Wrong approach:az aks create --name myAKS --resource-group myRG --network-plugin azure --vnet-subnet-id /subscriptions/.../subnets/smallSubnet
Correct approach:az aks create --name myAKS --resource-group myRG --network-plugin azure --vnet-subnet-id /subscriptions/.../subnets/largeEnoughSubnet
Root cause:Not planning subnet size leads to IP exhaustion, causing pod creation failures.
#2Trying to switch network plugin after cluster creation.
Wrong approach:az aks update --name myAKS --resource-group myRG --network-plugin azure
Correct approach:Delete and recreate the AKS cluster with the desired network plugin specified at creation.
Root cause:Misunderstanding that network plugin is immutable after cluster creation.

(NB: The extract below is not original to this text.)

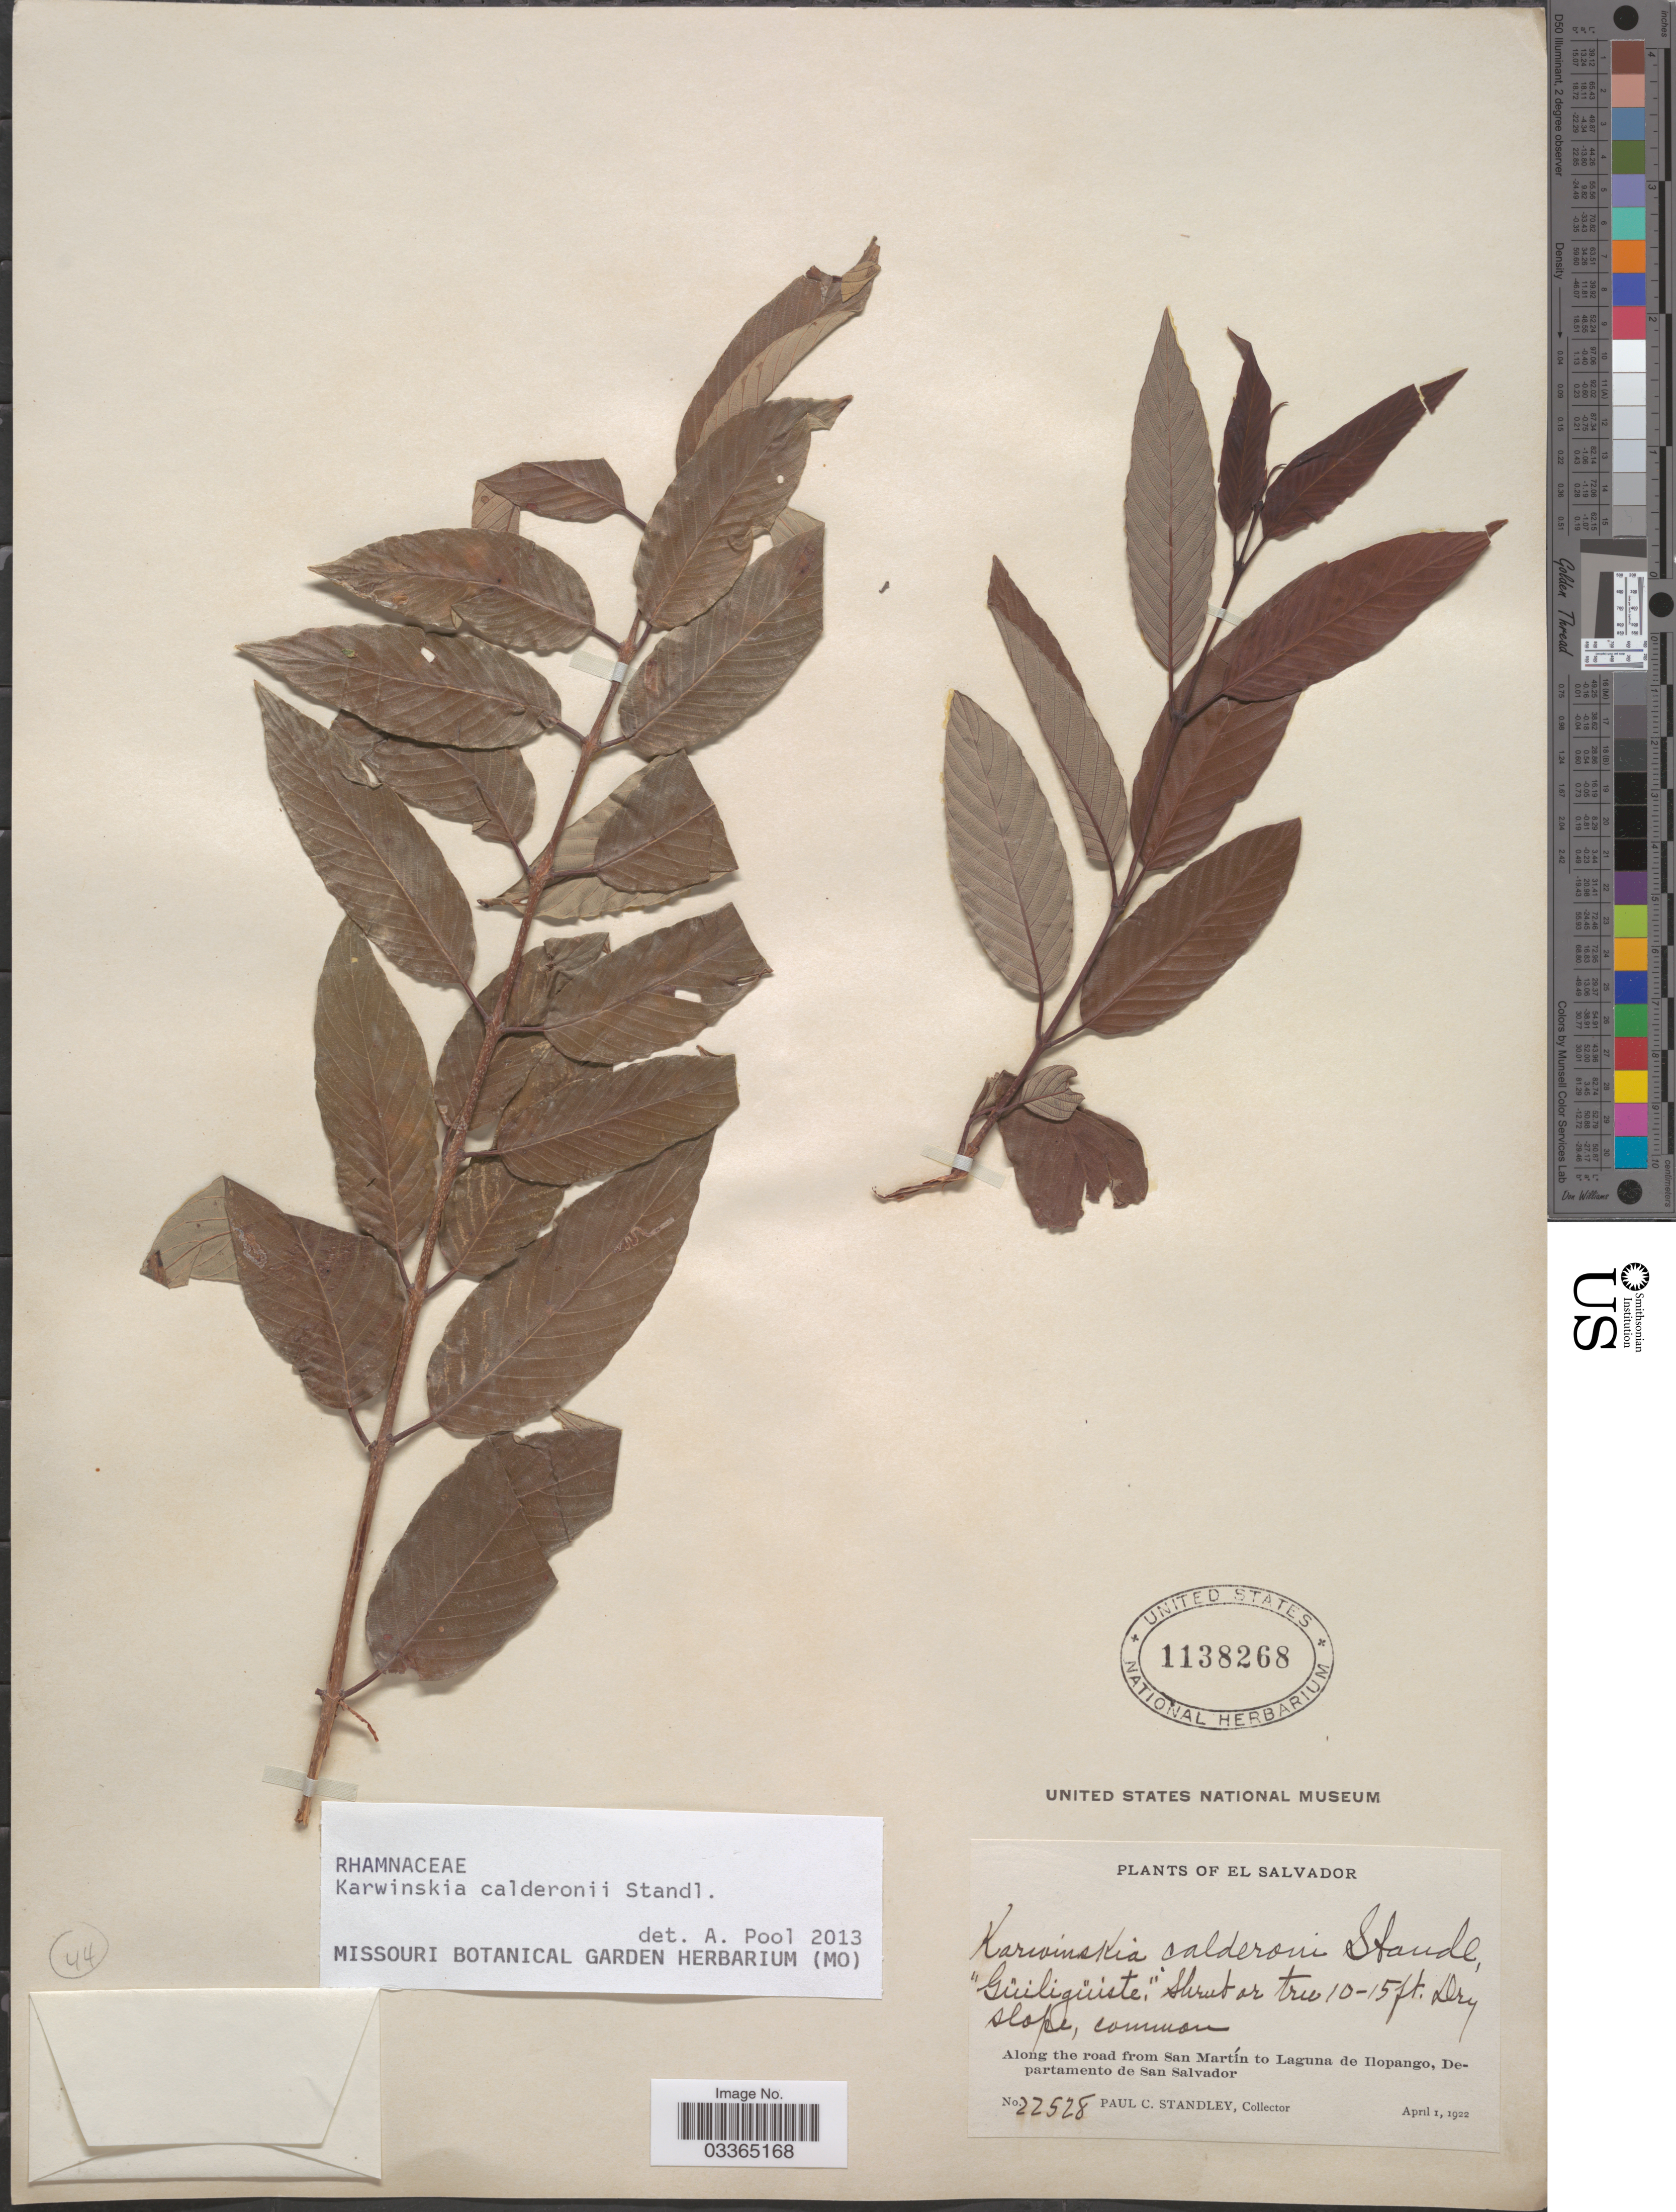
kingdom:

#3Not configuring routes for kubenet cross-node pod communication.
Wrong approach:Create AKS cluster with kubenet and assume pods on different nodes communicate without extra setup.
Correct approach:Manually add user-defined routes in Azure VNet to enable pod traffic between nodes.
Root cause:Assuming kubenet handles all routing automatically leads to communication failures.
Key Takeaways
AKS networking connects pods inside clusters and to external networks using kubenet or Azure CNI plugins.
Kubenet uses node IPs with NAT for pods, saving IPs but limiting scalability and features.
Azure CNI assigns pods IPs directly from Azure VNet, enabling better integration and larger clusters.
Choosing the right network plugin at cluster creation is critical because it cannot be changed later.
Proper subnet sizing and routing configuration are essential to avoid network failures in AKS.